As indicated above, the currently available study results are very diverse, and the reasons for the reduction, lack of reaction or increase in RT and pRNFL thickness following HD observed in previous studies are not clear [
6,
7,
12,
13,
14,
15,
16,
17,
18,
19,
20,
21,
22,
23,
24,
25,
26,
36]. There is no doubt that further research is needed, including the use of OCT-A, which will allow us to address changes in microcirculation and their potential impact on RT. It should also be noted that the retina is vascularised in 2/3 by the central retinal artery and in 1/3 by the choroidal circulation; therefore, changes in the choroidal thickness during HD may also affect the RT thickness [
22,
37,
38]. In addition, the blood supply to the optic nerve and optic nerve head remains under the influence of the nervous system.
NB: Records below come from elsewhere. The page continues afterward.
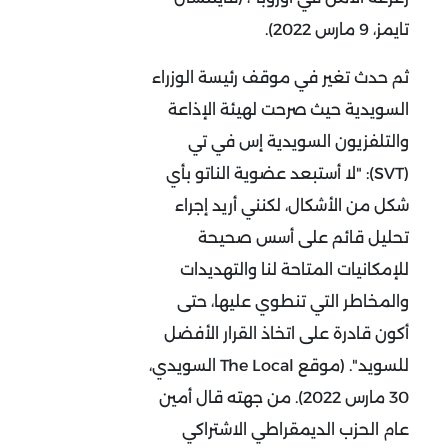
تايمز، 9 مارس 2022).
ثم حدث تغير في موقف رئيسة الوزراء
السويدية حيث صرحت لهيئة الإذاعة
والتلفزيون السويدية إس في تي
(SVT): "لا أستبعد عضوية الناتو بأي
شكل من الأشكال، لكنني أريد إجراء
تحليل قائم على أسس صحيحة
للإمكانيات المتاحة لنا والتهديدات
والمخاطر التي تنطوي عليها، حتى
أكون قادرة على اتخاذ القرار الأفضل
للسويد". (موقع The Local السويدي،
30 مارس 2022). من جهته قال أمين
عام الحزب الديمقراطي الاشتراكي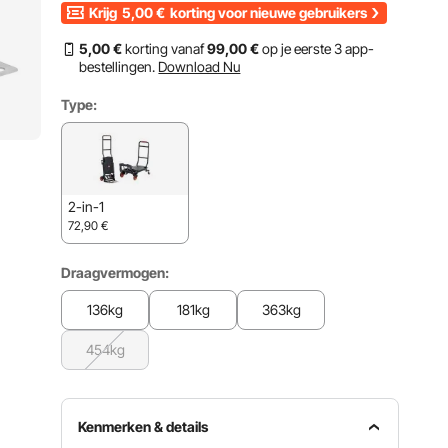
Krijg
5,00
€
korting voor nieuwe gebruikers
5
,00
€
korting vanaf
99
,00
€
op je eerste 3 app-
bestellingen.
Download Nu
Type:
2-in-1
72,90
€
Draagvermogen:
136kg
181kg
363kg
454kg
Kenmerken & details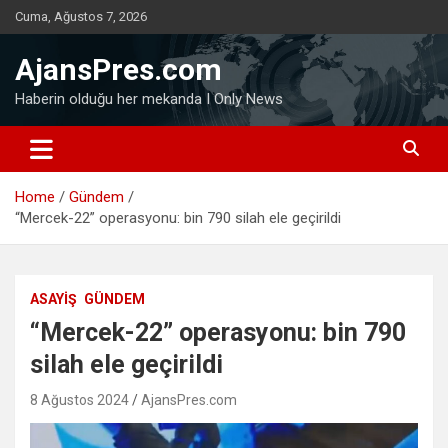
Skip
Cuma, Ağustos 7, 2026
to
content
AjansPres.com
Haberin olduğu her mekanda I Only News
Home
Gündem
“Mercek-22” operasyonu: bin 790 silah ele geçirildi
ASAYIŞ
GÜNDEM
“Mercek-22” operasyonu: bin 790
silah ele geçirildi
8 Ağustos 2024
AjansPres.com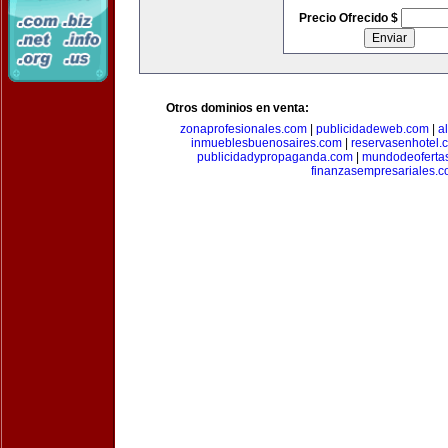
Precio Ofrecido $
Otros dominios en venta:
zonaprofesionales.com
|
publicidadeweb.com
|
a
inmueblesbuenosaires.com
|
reservasenhotel.
publicidadypropaganda.com
|
mundodeoferta
finanzasempresariales.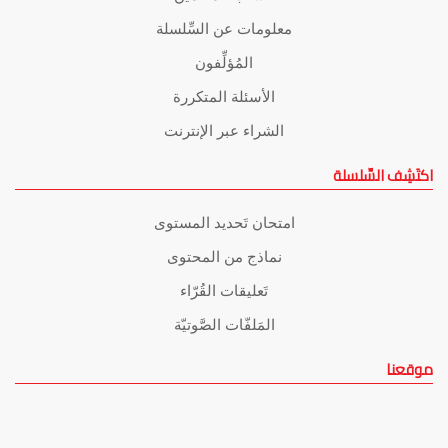
معلومات عن السِّلسلة
المُؤلِّفون
الأسئلة المتكررة
الشراء عبر الإنترنت
اكتَشِف السِّلسلة
امتحان تَحديد المستوى
نماذج من المحتوى
تَعليقات القُرّاء
المَلفّات الصَّوتيّة
موقعنا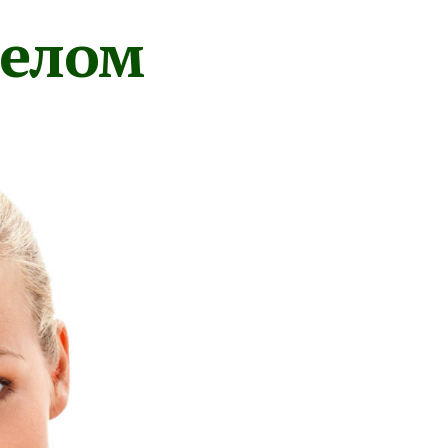
телом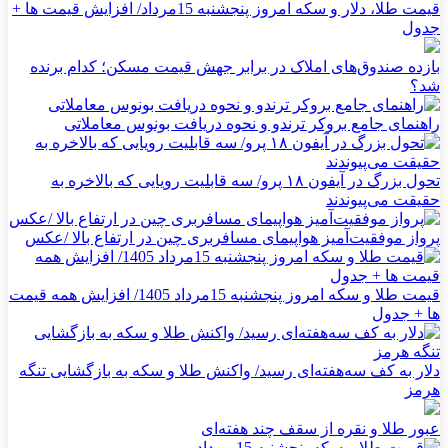
قیمت طلا، دلار و سکه امروز پنجشنبه 15مرداد/ افزایش قیمت ها +
جدول
بازده صندوق‌های املاک در برابر جهش قیمت مسکن؛ کدام برنده
شد؟
راهنمای جامع بروکر ترندو و نحوه دریافت بونوس معاملاتی
تحول بزرگ در آیفون ۱۸ پرو/ سه قابلیت رویایی که بالاخره به
حقیقت می‌پیوندند
پرواز موفقیت‌آمیز هواپیمای مسافربری چین در ارتفاع بالا /عکس
قیمت طلا و سکه امروز پنجشنبه 15مرداد 1405/ افزایش همه قیمت
ها + جدول
دلار به کف سه‌هفته‌ای رسید/ واکنش طلا و سکه به بازگشایی تنگه
هرمز
عبور طلا و نقره از سقف چند هفته‌ای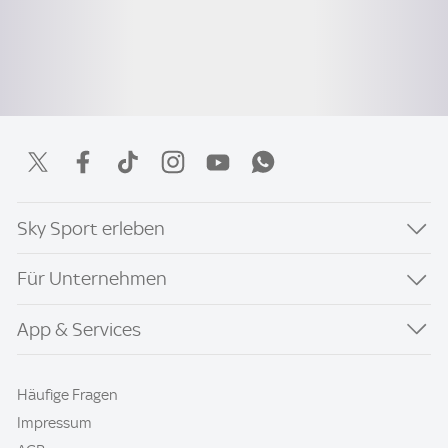
Sky Sport erleben
Für Unternehmen
App & Services
Häufige Fragen
Impressum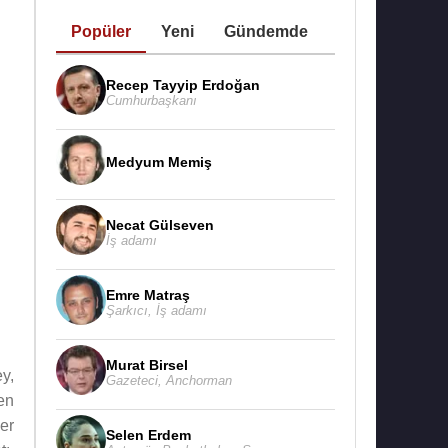
Popüler
Yeni
Gündemde
Recep Tayyip Erdoğan
Cumhurbaşkanı
Medyum Memiş
Necat Gülseven
İş adamı
Emre Matraş
Şarkıcı
,
İş adamı
Murat Birsel
y,
Gazeteci
,
Anchorman
en
er
Selen Erdem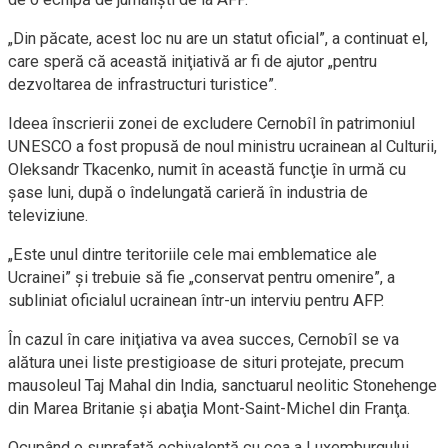
„Din păcate, acest loc nu are un statut oficial”, a continuat el,
care speră că această iniţiativă ar fi de ajutor „pentru
dezvoltarea de infrastructuri turistice”.
Ideea înscrierii zonei de excludere Cernobîl în patrimoniul
UNESCO a fost propusă de noul ministru ucrainean al Culturii,
Oleksandr Tkacenko, numit în această funcţie în urmă cu
şase luni, după o îndelungată carieră în industria de
televiziune.
„Este unul dintre teritoriile cele mai emblematice ale
Ucrainei” şi trebuie să fie „conservat pentru omenire”, a
subliniat oficialul ucrainean într-un interviu pentru AFP.
În cazul în care iniţiativa va avea succes, Cernobîl se va
alătura unei liste prestigioase de situri protejate, precum
mausoleul Taj Mahal din India, sanctuarul neolitic Stonehenge
din Marea Britanie şi abaţia Mont-Saint-Michel din Franţa.
Ocupând o suprafaţă echivalentă cu cea a Luxemburgului,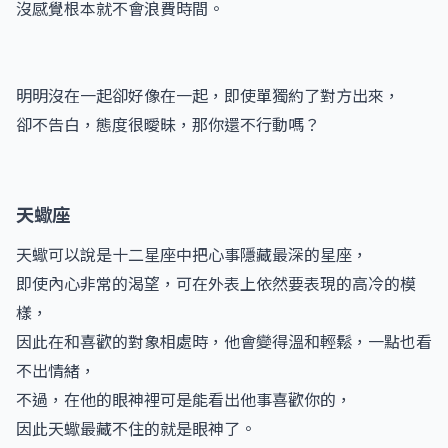
沒感覺根本就不會浪費時間。
明明沒在一起卻好像在一起，即使單獨約了對方出來，
卻不告白，態度很曖昧，那你還不行動嗎？
天蠍座
天蠍可以說是十二星座中把心事隱藏最深的星座，
即使內心非常的渴望，可在外表上依然要表現的高冷的模
樣，
因此在和喜歡的對象相處時，他會變得溫和輕鬆，一點也看
不出情緒，
不過，在他的眼神裡可是能看出他事喜歡你的，
因此天蠍最藏不住的就是眼神了。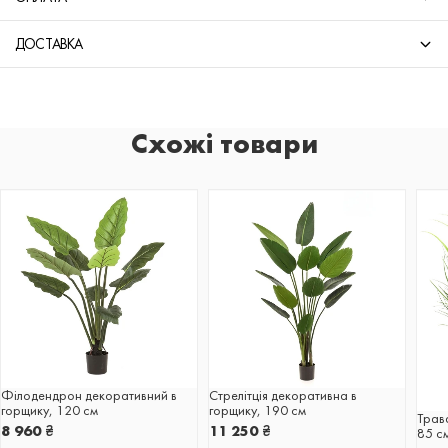
ДОСТАВКА
Схожі товари
Філодендрон декоративний в
Стрелітція декоративна в
горщику, 120 см
горщику, 190 см
Трав
8 960
₴
11 250
₴
85 с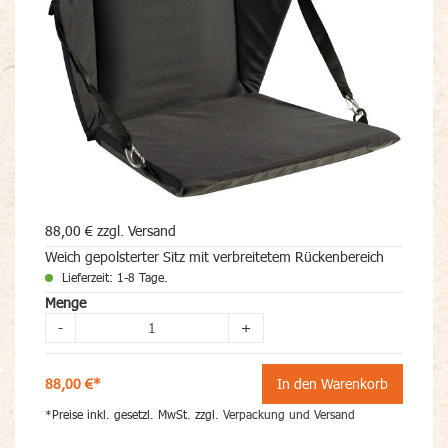
88,00 € zzgl. Versand
Weich gepolsterter Sitz mit verbreitetem Rückenbereich
Lieferzeit: 1-8 Tage.
Menge
-
+
88,00 €*
In den Warenkorb
*Preise inkl. gesetzl. MwSt. zzgl.
Verpackung und Versand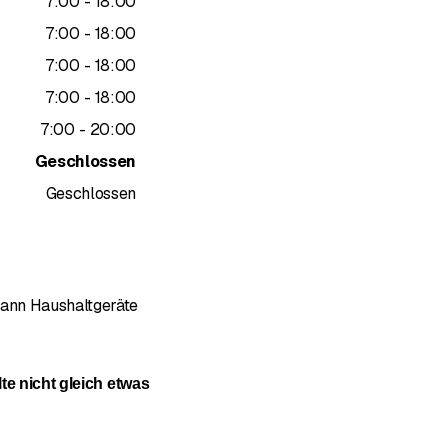
bis
7
:
00
-
18
:
00
bis
7
:
00
-
18
:
00
bis
7
:
00
-
18
:
00
bis
7
:
00
-
18
:
00
bis
7
:
00
-
20
:
00
Geschlossen
Geschlossen
ann Haushaltgeräte
g 5 von 5 Sternen
te nicht gleich etwas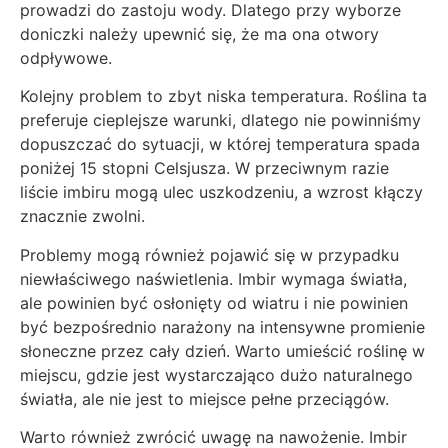
prowadzi do zastoju wody. Dlatego przy wyborze
doniczki należy upewnić się, że ma ona otwory
odpływowe.
Kolejny problem to zbyt niska temperatura. Roślina ta
preferuje cieplejsze warunki, dlatego nie powinniśmy
dopuszczać do sytuacji, w której temperatura spada
poniżej 15 stopni Celsjusza. W przeciwnym razie
liście imbiru mogą ulec uszkodzeniu, a wzrost kłączy
znacznie zwolni.
Problemy mogą również pojawić się w przypadku
niewłaściwego naświetlenia. Imbir wymaga światła,
ale powinien być osłonięty od wiatru i nie powinien
być bezpośrednio narażony na intensywne promienie
słoneczne przez cały dzień. Warto umieścić roślinę w
miejscu, gdzie jest wystarczająco dużo naturalnego
światła, ale nie jest to miejsce pełne przeciągów.
Warto również zwrócić uwagę na nawożenie. Imbir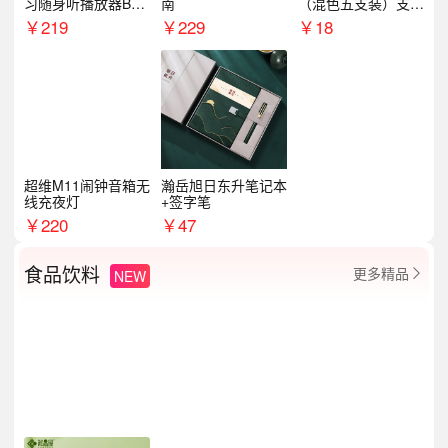
习随身听播放器BL1
南
（混色五支装）支持
5（64G）
logo定制
￥
219
￥
229
￥
18
超维M11闹钟音箱无
瀚岳旭日东升笔记本
线充夜灯
+签字笔
￥
220
￥
47
食品饮料
更多精品
NEW
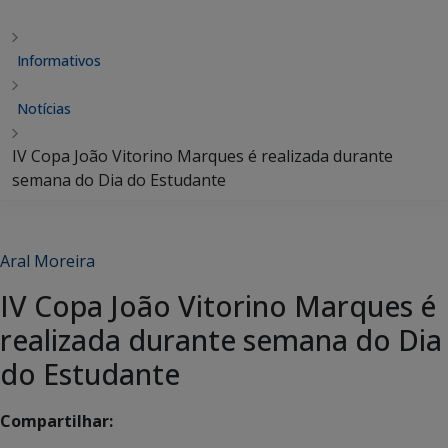
Informativos
Notícias
IV Copa João Vitorino Marques é realizada durante
semana do Dia do Estudante
Aral Moreira
IV Copa João Vitorino Marques é
realizada durante semana do Dia
do Estudante
Compartilhar: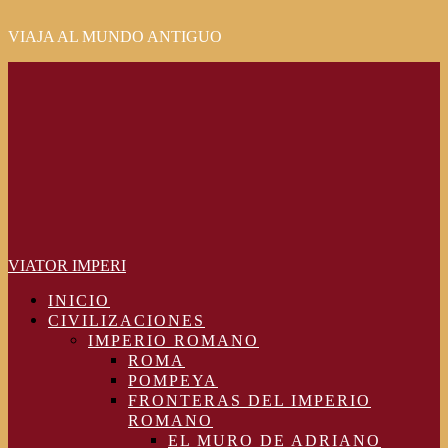
VIAJA AL MUNDO ANTIGUO
Primary
Menu
VIATOR IMPERI
INICIO
CIVILIZACIONES
IMPERIO ROMANO
ROMA
POMPEYA
FRONTERAS DEL IMPERIO
ROMANO
EL MURO DE ADRIANO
Blood flow in the retinal vessels themselves is controlled at the level of the central retinal artery, short ciliary arteries and the choroid, as well as by local retinal metabolic regulatory mechanisms and neurovascular coupling [
37]. In the context of the thinning of the retina and choroid observed in patients with CKD, attention is also drawn to disturbances in the functions of the autonomic system, which, depending on the degree of damage, may influence the observed changes in the morphology of the retina and choroid, also in response to a single HD session [
4,
38]. Moreover, a number of changes in ocular parameters that occur during HD may be interconnected and be a part of the overall response of the eye to HD-related stress, which has not been known yet.